7. Purchase contracts and invoices
8. Sales contracts and invoices
9. Proof of the transfer of the right to goods, such as bill of lading.
10, customs declaration/foreign exchange memo/letter of credit issued by the buyer (the amount, date and "entrepot trade" are marked on the customs declaration and other documents)
1 1, foreign-related income declaration form (0202) (the transaction code of the foreign-related income declaration form is 0202 entrepot trade in a third country, and the transaction postscript indicates "entrepot trade")
12. Foreign exchange payment declaration form
The filing form for import payment of foreign exchange is (or needs to be) included in the "List of Import Units Approved by the Foreign Exchange Bureau" (the local foreign exchange bureau needs to stamp the filing form)/the foreign exchange is paid by the filing form.
Second, entrepot trade:
1. Only Class A importers can handle the sale and payment of foreign exchange in entrepot trade (Shanghai enterprises).

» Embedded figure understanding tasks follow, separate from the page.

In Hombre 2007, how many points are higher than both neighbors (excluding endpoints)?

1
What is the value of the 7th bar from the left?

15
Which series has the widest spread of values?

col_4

2. Business license/approval certificate (entrepot trade qualification)
3. Detailed written explanation+official seal
4. Purchase contracts and invoices
5. Sales contracts and invoices
6. Verification Sheet for Import Payment of Foreign Exchange
7. Letter of credit issued by the buyer or payment guarantee issued by a foreign bank and audited by the bank.
8. Foreign exchange payment declaration form
The filing form for import payment of foreign exchange is (or needs to be) included in the "List of Import Units Approved by the Foreign Exchange Bureau" (the local foreign exchange bureau needs to stamp the filing form)/the foreign exchange is paid by the filing form.

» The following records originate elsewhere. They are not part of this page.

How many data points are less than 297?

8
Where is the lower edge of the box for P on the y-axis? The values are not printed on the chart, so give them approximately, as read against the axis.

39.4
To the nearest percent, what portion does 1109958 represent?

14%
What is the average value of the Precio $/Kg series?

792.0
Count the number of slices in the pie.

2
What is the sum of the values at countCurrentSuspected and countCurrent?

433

First, the contract and proforma invoice. In addition, consulting the local foreign exchange bureau on the requirements of re-export trade verification enterprise information can be used as a reference for foreign exchange payment audit materials.
In the past, there was a document about the entrepot trade contract. In practice, the customer said that there was no such contract. When we do import verification of entrepot trade, we are required to produce two contracts, one is an import contract and the other is an export contract. The port of destination is the same as the port of departure. The name and quantity of the goods are the same, and the price of export is certainly higher than that of import. In addition, customers need to cooperate, and they need to be notified in advance to declare according to entrepot trade when receiving foreign exchange to avoid problems left over.
To tell the truth, if the customer does not clearly tell the bank that it is a re-export trade, we will handle the import in advance according to the general trade. On the surface, there is nothing wrong with the bank. The key point is that if customers want to write off entrepot trade in the future, banks have to change the write-off information, which is very annoying.